Là j'ai vu un homme; il était grand, un peu de la taille de Jésus, fort; et comme c'est rare de voir un homme à cette heure-là dans un lieu qui est un cimetière, j'ai pensé que c'était le jardinier. Il m'a posé presque la même question que les deux dans le tombeau, ces deux qui semblaient attendre quelque chose. Il m'a dit: femme pourquoi pleures-tu, qui cherches-tu? Lui au moins il avait compris que je cherchais le corps. Et c'est ce que je lui ai dit, que je si c'était lui qui avait fait ça, je voulais qu'il me dise où il avait mis le corps et que moi j'irais le chercher. 

 

Et là, il m'a dit: "Marie".. Ça montrait qu'il savait qui j'étais, qu'il me connaissait..  et moi je l'ai reconnu! Ce n'était pas un jardinier, non, c'était celui que je cherchais! Celui que mon cœur aime! Et j'ai fondu… Il y avait tellement de choses à dire, mais je n'ai pu dire qu'un seul mot: "Rabbouni!". Et je voulais me jeter à ses pieds, lui dire ma joie. Sauf qu'il n'a pas voulu. Il a même eu des mots que je n'ai pas trop compris, mais ça m'était égal, il était là, il était vivant, il était le Vivant. Parce que celui qui est mort sur la croix, ce n'est pas celui qui se tenait devant moi. Je ne peux pas expliquer, mais il était autre. Et cela ça n'a pas du tout été le cas pour mon frère. 

 

Il m'a dit que je ne devais pas le retenir, parce qu'il n'était pas encore monté auprès de son Père.

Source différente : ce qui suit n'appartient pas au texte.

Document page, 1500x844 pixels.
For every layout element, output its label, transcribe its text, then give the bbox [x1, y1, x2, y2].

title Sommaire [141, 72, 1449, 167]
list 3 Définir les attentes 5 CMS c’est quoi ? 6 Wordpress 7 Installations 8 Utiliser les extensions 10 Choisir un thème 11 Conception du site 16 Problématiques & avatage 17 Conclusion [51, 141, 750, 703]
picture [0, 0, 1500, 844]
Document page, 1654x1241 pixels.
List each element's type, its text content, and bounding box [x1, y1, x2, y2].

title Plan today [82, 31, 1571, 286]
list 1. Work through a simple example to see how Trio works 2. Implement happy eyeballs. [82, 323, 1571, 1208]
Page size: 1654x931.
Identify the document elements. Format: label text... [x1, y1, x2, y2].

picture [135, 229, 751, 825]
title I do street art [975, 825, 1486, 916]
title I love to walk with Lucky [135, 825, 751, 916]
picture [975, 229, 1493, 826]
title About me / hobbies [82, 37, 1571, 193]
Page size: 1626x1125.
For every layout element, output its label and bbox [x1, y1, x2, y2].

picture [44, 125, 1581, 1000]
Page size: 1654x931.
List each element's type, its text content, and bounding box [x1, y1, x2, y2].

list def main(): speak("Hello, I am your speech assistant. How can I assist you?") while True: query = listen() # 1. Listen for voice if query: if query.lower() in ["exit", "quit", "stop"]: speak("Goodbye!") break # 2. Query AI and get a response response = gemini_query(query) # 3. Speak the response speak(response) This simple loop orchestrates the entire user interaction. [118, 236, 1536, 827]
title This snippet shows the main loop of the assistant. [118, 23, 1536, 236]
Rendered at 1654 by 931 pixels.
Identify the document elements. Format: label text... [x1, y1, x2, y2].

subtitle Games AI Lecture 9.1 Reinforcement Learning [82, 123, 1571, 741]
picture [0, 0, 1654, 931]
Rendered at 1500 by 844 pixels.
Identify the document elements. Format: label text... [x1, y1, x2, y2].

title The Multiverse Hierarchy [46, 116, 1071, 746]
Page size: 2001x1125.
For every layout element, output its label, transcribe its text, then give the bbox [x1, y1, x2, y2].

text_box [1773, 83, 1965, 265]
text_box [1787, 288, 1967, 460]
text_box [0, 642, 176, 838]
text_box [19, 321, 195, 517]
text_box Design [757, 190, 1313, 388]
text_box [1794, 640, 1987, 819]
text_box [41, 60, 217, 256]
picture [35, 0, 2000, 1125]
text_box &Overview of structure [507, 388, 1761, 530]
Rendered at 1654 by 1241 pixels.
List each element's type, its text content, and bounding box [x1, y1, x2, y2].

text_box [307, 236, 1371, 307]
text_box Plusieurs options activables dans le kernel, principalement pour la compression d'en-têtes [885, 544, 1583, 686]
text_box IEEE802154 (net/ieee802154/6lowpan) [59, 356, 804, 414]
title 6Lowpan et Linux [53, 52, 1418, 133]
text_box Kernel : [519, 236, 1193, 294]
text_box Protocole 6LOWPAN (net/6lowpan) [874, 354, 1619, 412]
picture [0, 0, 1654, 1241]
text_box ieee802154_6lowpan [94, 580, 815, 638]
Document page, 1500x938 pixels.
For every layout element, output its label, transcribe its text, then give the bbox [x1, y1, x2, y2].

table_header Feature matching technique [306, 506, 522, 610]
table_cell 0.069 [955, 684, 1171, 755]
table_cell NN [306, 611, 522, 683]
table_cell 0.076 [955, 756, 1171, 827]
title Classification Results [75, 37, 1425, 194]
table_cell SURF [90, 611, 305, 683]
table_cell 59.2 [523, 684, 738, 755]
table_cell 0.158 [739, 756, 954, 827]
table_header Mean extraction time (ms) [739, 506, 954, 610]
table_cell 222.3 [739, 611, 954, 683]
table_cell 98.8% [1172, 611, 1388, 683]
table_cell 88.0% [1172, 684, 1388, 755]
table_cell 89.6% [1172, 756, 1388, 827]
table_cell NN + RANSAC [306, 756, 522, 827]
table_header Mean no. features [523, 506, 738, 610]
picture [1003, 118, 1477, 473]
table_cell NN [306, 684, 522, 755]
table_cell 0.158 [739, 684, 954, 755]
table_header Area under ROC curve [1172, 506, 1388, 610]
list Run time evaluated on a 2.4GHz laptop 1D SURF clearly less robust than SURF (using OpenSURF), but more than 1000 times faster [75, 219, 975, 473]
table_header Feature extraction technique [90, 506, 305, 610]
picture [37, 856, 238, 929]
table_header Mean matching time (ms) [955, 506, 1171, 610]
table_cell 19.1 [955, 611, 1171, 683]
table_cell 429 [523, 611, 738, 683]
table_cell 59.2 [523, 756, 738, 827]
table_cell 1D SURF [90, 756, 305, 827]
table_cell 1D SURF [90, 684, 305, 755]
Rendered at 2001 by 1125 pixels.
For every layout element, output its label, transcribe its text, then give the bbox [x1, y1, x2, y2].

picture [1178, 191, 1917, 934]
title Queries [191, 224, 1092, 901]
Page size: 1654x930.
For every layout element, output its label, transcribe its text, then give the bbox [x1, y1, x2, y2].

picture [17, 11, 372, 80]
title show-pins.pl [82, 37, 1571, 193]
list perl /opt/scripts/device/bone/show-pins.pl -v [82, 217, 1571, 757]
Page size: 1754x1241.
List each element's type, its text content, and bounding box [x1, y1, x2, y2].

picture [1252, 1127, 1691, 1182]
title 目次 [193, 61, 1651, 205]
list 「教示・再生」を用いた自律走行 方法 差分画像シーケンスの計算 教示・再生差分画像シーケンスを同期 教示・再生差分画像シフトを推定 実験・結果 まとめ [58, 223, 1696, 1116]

Et il m'a dit d'aller vers les frères et de leur dire qu'il montait vers son père et notre père, vers son Dieu et notre Dieu. Un peu comme s'il disait qu'il rentrait à la maison; et que sa maison devenait notre maison. 

 

Il est parti: je veux dire qu'il avait été là, devant moi, et qu'il n'était plus là. Je suis allée prévenir tout le monde que j'avais vu le Seigneur, et je leur ai tout raconté; mais je crois qu'ils ont pensé que j'étais folle, parce que qu'ils se sont enfermés dans la salle, et qu'ils y ont passé toute la journée dans la peur; alors que moi je leur avais dit ce que j'avais vu. Peut-être qu'ils finiront par me croire, et que mon Seigneur se montrera à eux comme il s'est montré à moi. Mais maintenant, je vais aller voir Marie, sa mère, parce que, elle, elle me croira.